Algumas semanas atrás escrevi aqui sobre as alterações que se preparavam à lei 16/2007. Na altura falava-se sobretudo de taxas moderadoras e prestações sociais. Mas se as taxas foram criadas (e bem), as prestações sociais ficaram. Em contrapartida, fomos surpreendidos pelo súbito aparecimento de um segundo projecto de lei que retoma outra proposta da ILC – Pelo Direito a Nascer: a saber, a obrigatoriedade de “acompanhamento” no período que medeia entre o pedido e a realização do aborto. Não vou discutir se os procedimentos parlamentares seguidos foram ou não correctos porque confesso a minha abissal ignorância no tema. Mas não é preciso perceber de procedimentos parlamentares para achar incompreensível esta súbita captura da coligação por um movimento fundamentalista que é claramente minoritário na sociedade portuguesa (e não me falem nas 48 mil assinaturas: certamente os movimentos pró-aborto conseguiriam reunir número igual, talvez mais; não é suposto que os deputados da República se dobrem à cultura do abaixo-assinado). Nem para considerar que tal captura é preocupante.

Nem todas as culturas e religiões têm do feto e do aborto o mesmo entendimento que os católicos. Nem mesmo as “religiões do Livro” (cristãos, muçulmanos e judeus) concordam entre si. Só para dar um exemplo os judeus reformistas entendem que “a decisão deve pertencer à mulher em cujo corpo o feto está a crescer” e que o aborto se pode justificar quando “os pais acreditam que o nascimento os colocará numa situação impossível”. E Portugal não é um Estado confessional.

Em 2007, a maioria dos cidadãos pronunciou-se em referendo pela despenalização do aborto de forma muito clara. Continua a ser legítimo discutir qual o papel do SNS. É até legítimo defender um novo referendo: já houve dois, pode haver um terceiro. Não me parece legítimo tentar dar a volta na secretaria àquilo que foi uma decisão soberana da república.

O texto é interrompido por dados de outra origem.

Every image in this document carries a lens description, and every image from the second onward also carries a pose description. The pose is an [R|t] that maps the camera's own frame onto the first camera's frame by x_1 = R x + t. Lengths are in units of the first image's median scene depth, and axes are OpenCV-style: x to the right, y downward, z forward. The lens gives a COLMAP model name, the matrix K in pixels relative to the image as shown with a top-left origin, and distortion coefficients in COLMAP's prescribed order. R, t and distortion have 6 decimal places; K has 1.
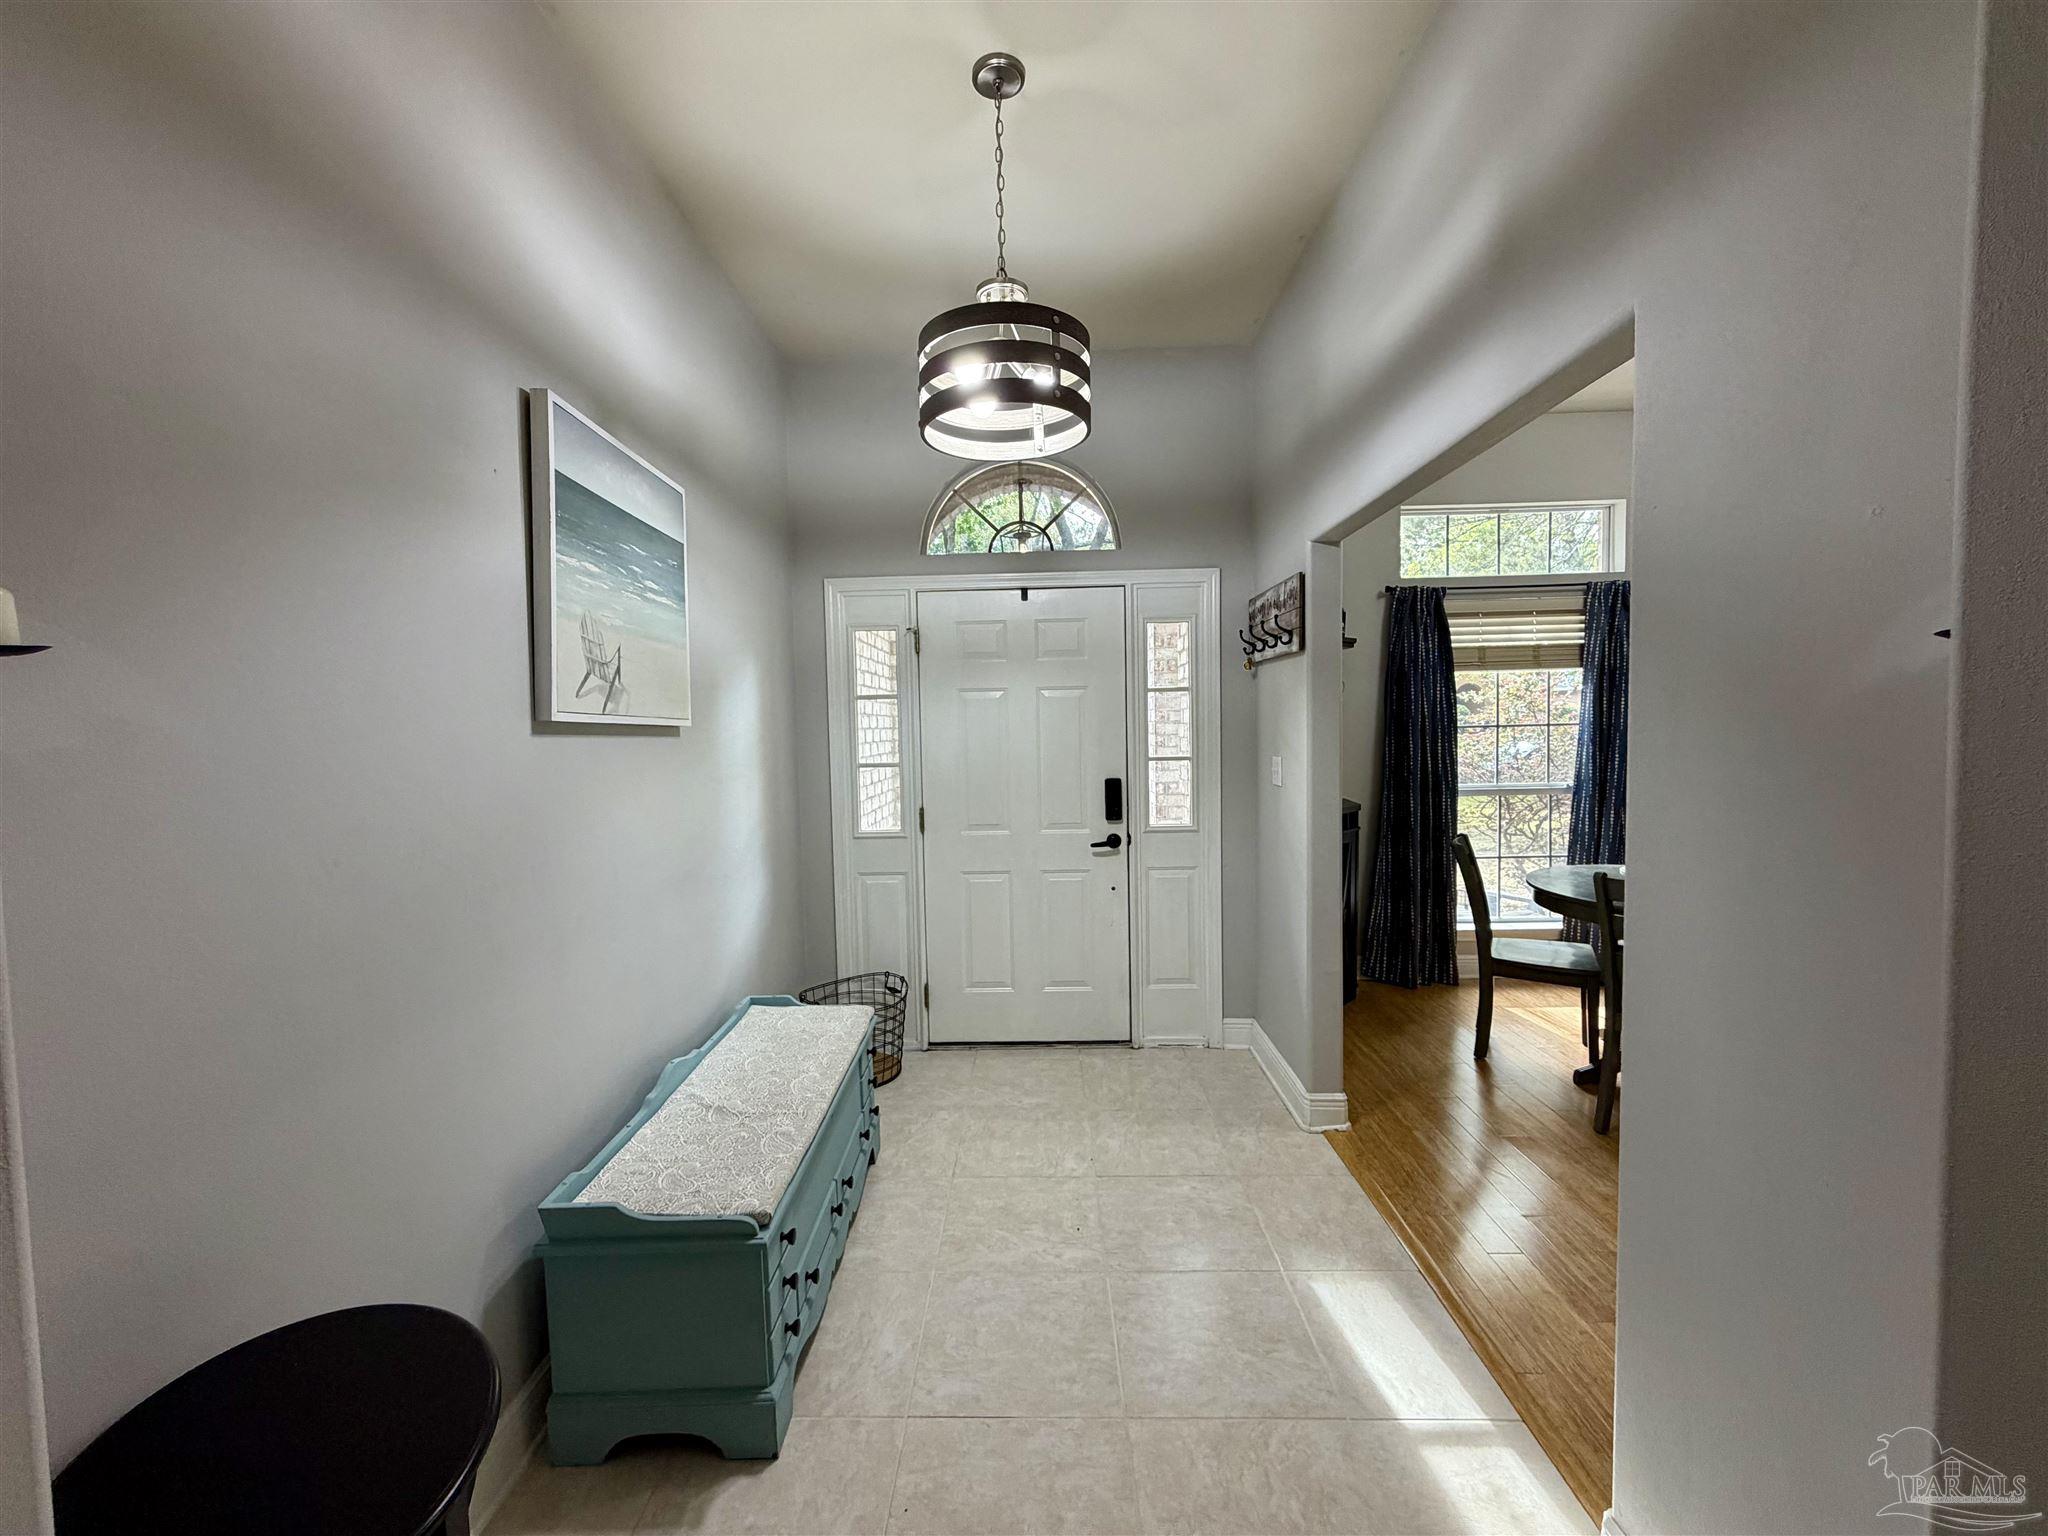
lens RADIAL K [[828.2, 0, 1022.5], [0, 828.2, 770.6], [0, 0, 1]] dist [-0.001865, -0.000173]
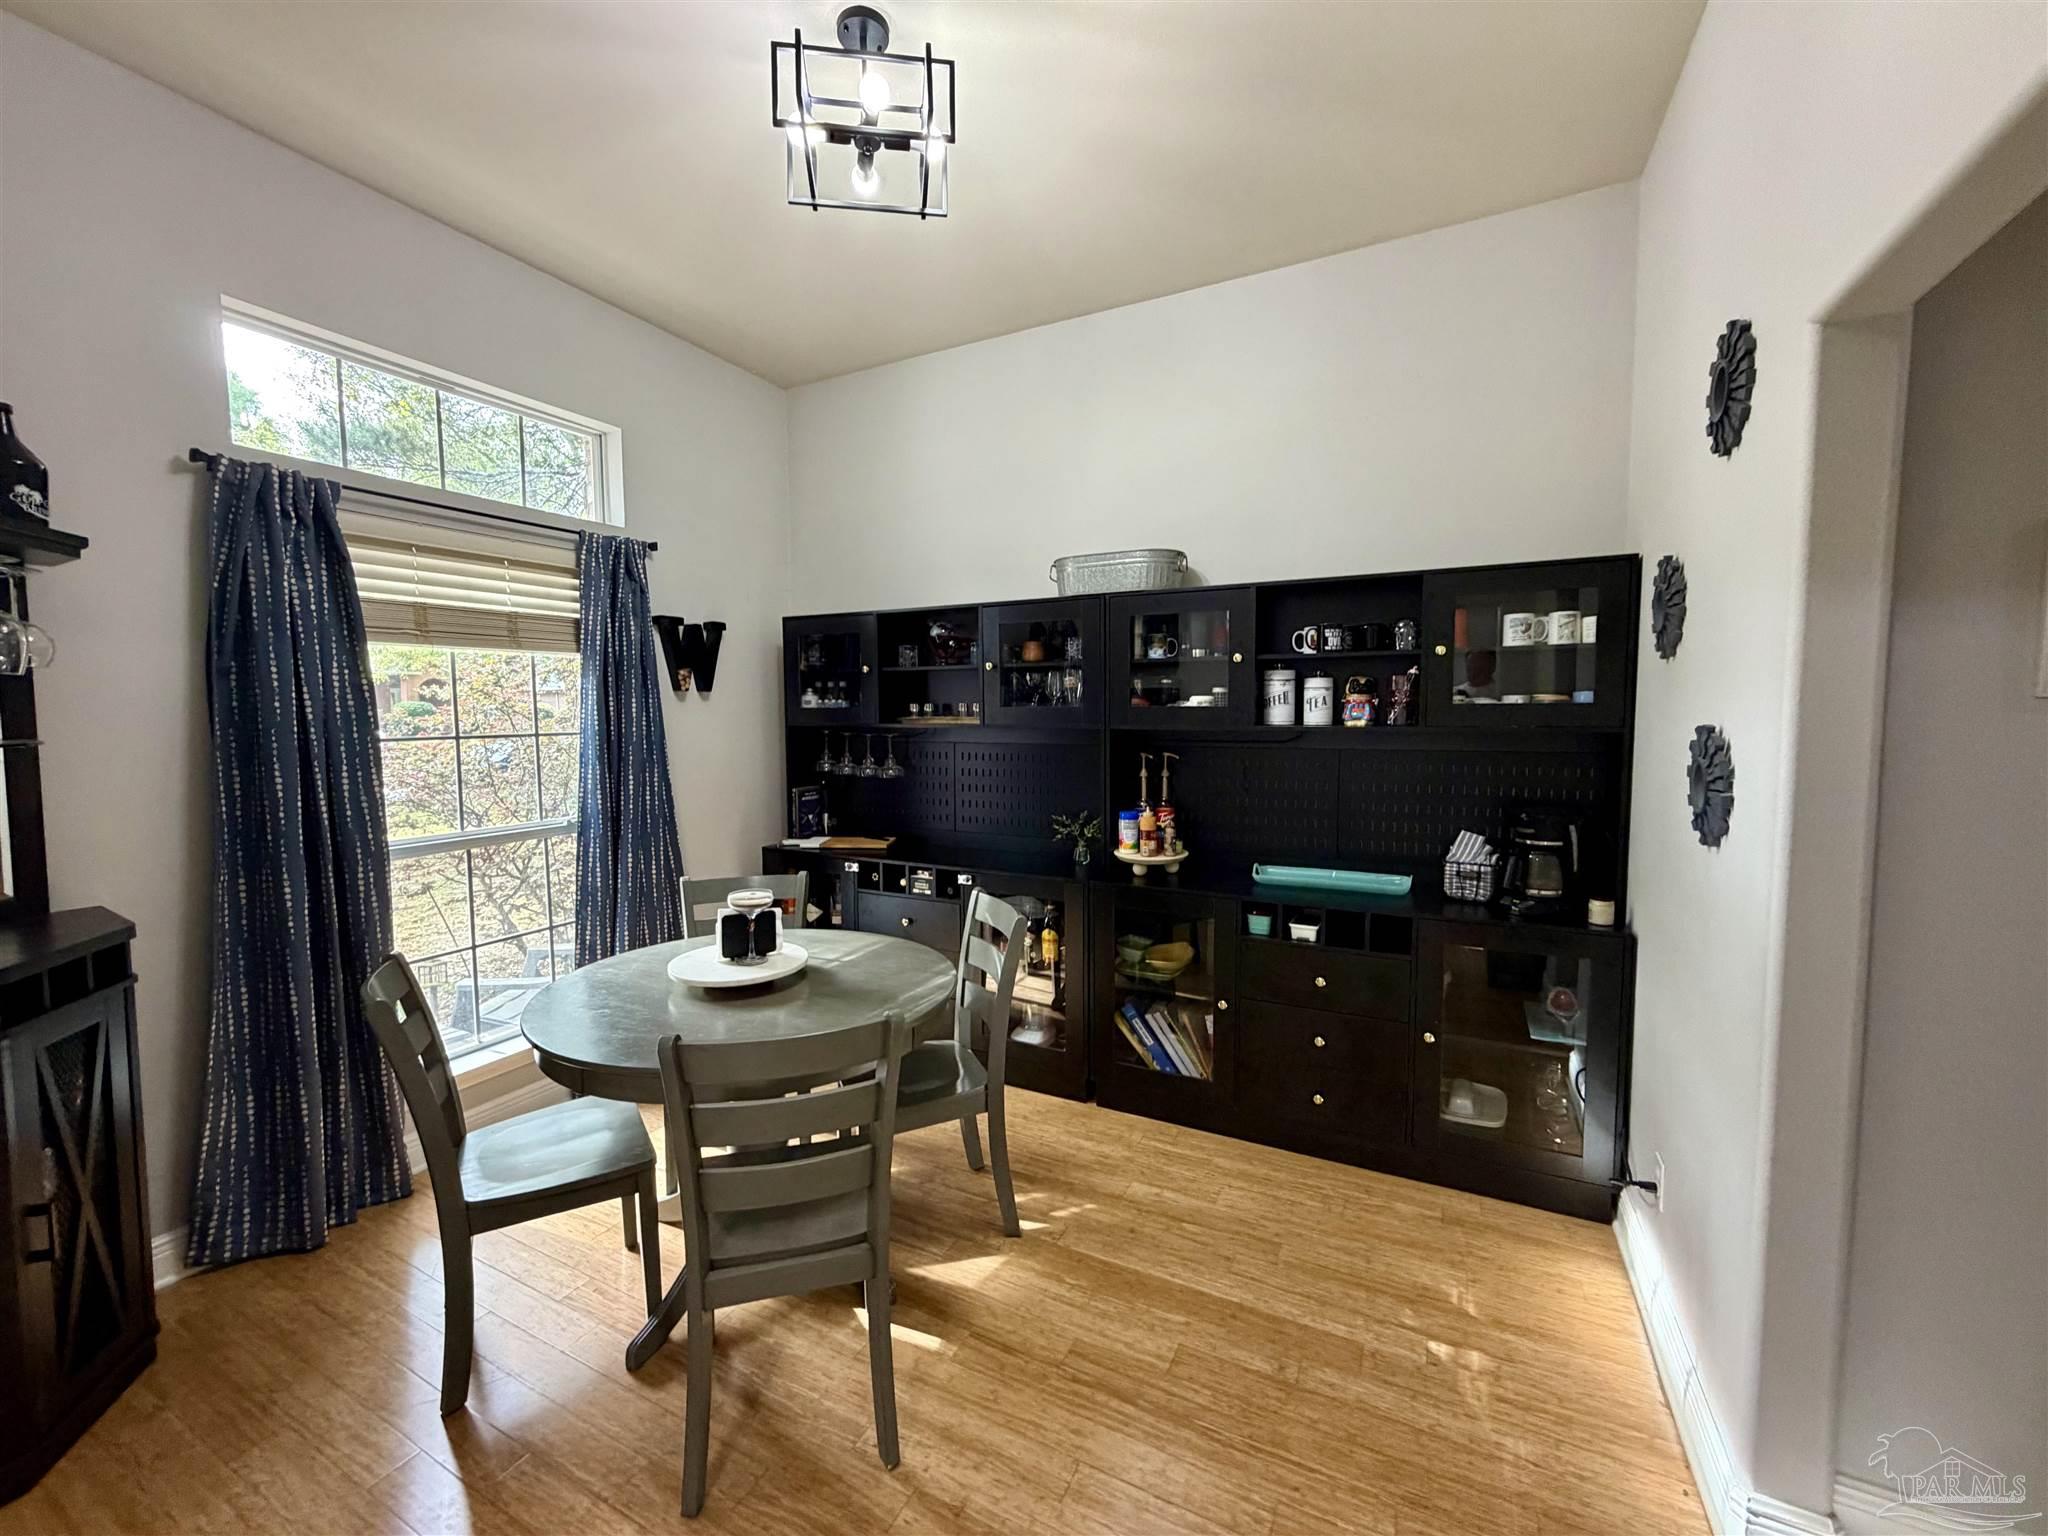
lens RADIAL K [[828.2, 0, 1022.5], [0, 828.2, 770.6], [0, 0, 1]] dist [-0.001865, -0.000173]
pose [[0.446955, -0.045216, 0.893413, 0.216690], [0.043815, 0.998630, 0.028621, -0.029479], [-0.893483, 0.026353, 0.448323, 0.358041]]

Haver apoio às mulheres que decidem abortar (aconselhamento, esclarecimento, alternativas) é razoável e desejável. O que não é legítimo é que esse apoio seja compulsivo. Ao contrário das taxas moderadoras, consultas compulsivas são uma uma violação pura e simples da liberdade individual de quem toma uma decisão que está dentro dos limites da lei. É difícil ser mais iliberal.

Ao Estado e à República cabe decidir se o aborto é penalizado ou não é. Se custa dinheiro ou é grátis. Dispensa-se o paternalismo.